### Work instruction
Only these lines of the data below are wanted: the one with "por dónde partir?", the one with "Cruzamos tus respuestas", and any lines between them, each repeated exactly.

### Provided entries
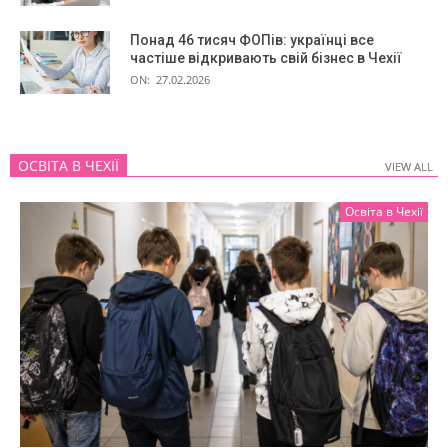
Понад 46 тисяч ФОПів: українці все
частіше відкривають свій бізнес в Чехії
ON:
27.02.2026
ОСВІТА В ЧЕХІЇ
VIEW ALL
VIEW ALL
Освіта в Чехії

* * *

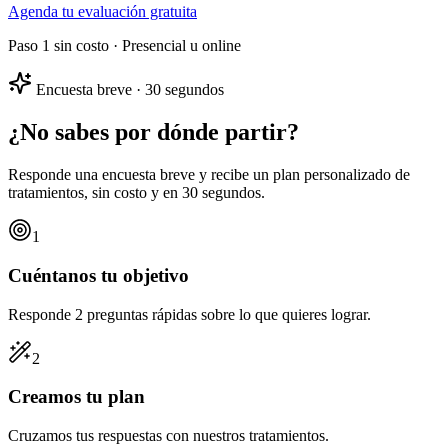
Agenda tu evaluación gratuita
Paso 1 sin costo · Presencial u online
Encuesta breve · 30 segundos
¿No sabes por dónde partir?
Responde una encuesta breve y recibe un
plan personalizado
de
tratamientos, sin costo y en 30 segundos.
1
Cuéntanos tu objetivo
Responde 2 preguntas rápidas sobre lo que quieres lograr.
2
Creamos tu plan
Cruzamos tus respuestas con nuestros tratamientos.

### Solution for this task
¿No sabes por dónde partir?
Responde una encuesta breve y recibe un
plan personalizado
de
tratamientos, sin costo y en 30 segundos.
1
Cuéntanos tu objetivo
Responde 2 preguntas rápidas sobre lo que quieres lograr.
2
Creamos tu plan
Cruzamos tus respuestas con nuestros tratamientos.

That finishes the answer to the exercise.